| Your task |
Update the lines from the line with "Rendered at 1654 by 931 pixels." to the line with "list Vertical ->" by replacing "transcribe" with "reproduce", leaving everything else unchanged.

## Begin Record set

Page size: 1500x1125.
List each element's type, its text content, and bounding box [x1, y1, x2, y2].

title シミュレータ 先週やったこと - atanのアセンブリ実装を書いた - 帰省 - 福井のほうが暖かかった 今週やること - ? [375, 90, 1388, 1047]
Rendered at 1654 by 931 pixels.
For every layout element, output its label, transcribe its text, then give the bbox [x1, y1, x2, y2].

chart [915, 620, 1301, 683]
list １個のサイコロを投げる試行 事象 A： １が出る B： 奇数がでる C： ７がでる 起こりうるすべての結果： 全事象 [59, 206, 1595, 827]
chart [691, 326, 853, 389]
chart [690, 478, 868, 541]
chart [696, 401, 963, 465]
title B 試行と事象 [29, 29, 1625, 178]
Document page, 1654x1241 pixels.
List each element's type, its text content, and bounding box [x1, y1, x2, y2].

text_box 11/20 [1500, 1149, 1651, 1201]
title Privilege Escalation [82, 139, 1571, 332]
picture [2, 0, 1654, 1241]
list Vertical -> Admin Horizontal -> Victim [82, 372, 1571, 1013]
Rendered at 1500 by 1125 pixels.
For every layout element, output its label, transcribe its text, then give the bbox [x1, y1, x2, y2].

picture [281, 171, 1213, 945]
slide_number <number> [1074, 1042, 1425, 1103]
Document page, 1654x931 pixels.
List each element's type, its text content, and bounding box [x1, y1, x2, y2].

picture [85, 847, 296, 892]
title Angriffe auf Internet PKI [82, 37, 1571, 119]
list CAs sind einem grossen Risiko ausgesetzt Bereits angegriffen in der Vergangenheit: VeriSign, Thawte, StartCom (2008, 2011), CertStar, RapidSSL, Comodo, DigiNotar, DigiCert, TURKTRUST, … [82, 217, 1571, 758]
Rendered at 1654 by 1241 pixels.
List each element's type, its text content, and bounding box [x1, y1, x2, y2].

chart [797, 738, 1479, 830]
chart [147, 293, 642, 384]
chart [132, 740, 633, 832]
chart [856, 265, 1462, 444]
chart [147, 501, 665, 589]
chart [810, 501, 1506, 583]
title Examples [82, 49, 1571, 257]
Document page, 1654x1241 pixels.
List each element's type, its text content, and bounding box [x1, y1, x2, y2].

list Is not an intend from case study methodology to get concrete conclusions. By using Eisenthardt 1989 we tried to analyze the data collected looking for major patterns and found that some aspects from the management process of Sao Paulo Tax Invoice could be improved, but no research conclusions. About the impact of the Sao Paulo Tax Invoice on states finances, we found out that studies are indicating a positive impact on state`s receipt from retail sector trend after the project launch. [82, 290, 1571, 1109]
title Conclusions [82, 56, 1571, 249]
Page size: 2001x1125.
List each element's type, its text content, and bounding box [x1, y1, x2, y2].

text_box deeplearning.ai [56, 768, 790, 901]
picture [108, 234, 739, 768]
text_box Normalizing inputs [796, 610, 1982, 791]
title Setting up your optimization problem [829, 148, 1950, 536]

## End Record set

| Full output |
Rendered at 1654 by 931 pixels.
For every layout element, output its label, reproduce its text, then give the bbox [x1, y1, x2, y2].

chart [915, 620, 1301, 683]
list １個のサイコロを投げる試行 事象 A： １が出る B： 奇数がでる C： ７がでる 起こりうるすべての結果： 全事象 [59, 206, 1595, 827]
chart [691, 326, 853, 389]
chart [690, 478, 868, 541]
chart [696, 401, 963, 465]
title B 試行と事象 [29, 29, 1625, 178]
Document page, 1654x1241 pixels.
List each element's type, its text content, and bounding box [x1, y1, x2, y2].

text_box 11/20 [1500, 1149, 1651, 1201]
title Privilege Escalation [82, 139, 1571, 332]
picture [2, 0, 1654, 1241]
list Vertical -> Admin Horizontal -> Victim [82, 372, 1571, 1013]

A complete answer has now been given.